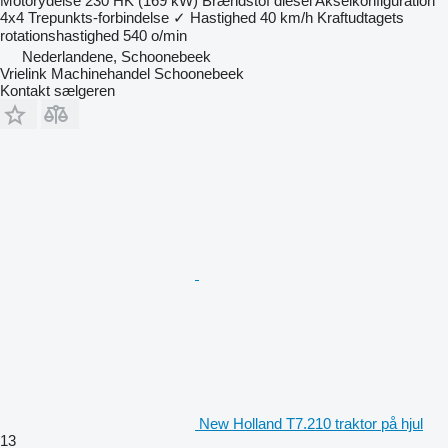
Motorydelse
230 HK (169 kW)
Brændstof
diesel
Akselkonfiguration
4x4
Trepunkts-forbindelse
✓
Hastighed
40 km/h
Kraftudtagets
rotationshastighed
540 o/min
Nederlandene, Schoonebeek
Vrielink Machinehandel Schoonebeek
Kontakt sælgeren
New Holland T7.210 traktor på hjul
13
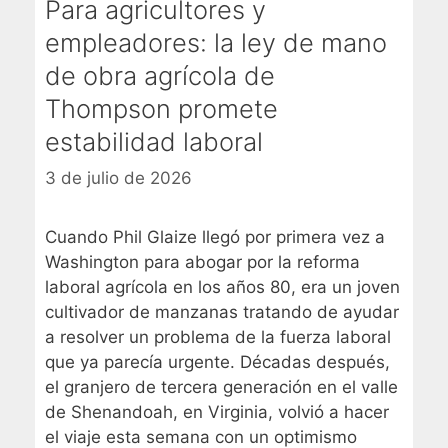
Para agricultores y
empleadores: la ley de mano
de obra agrícola de
Thompson promete
estabilidad laboral
3 de julio de 2026
Cuando Phil Glaize llegó por primera vez a
Washington para abogar por la reforma
laboral agrícola en los años 80, era un joven
cultivador de manzanas tratando de ayudar
a resolver un problema de la fuerza laboral
que ya parecía urgente. Décadas después,
el granjero de tercera generación en el valle
de Shenandoah, en Virginia, volvió a hacer
el viaje esta semana con un optimismo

## EXERCISE DESCRIPTION
Each line in the listing above either holds the string "laboral" or does not; state how many do, giving the number only.

## YOUR SOLUTION
3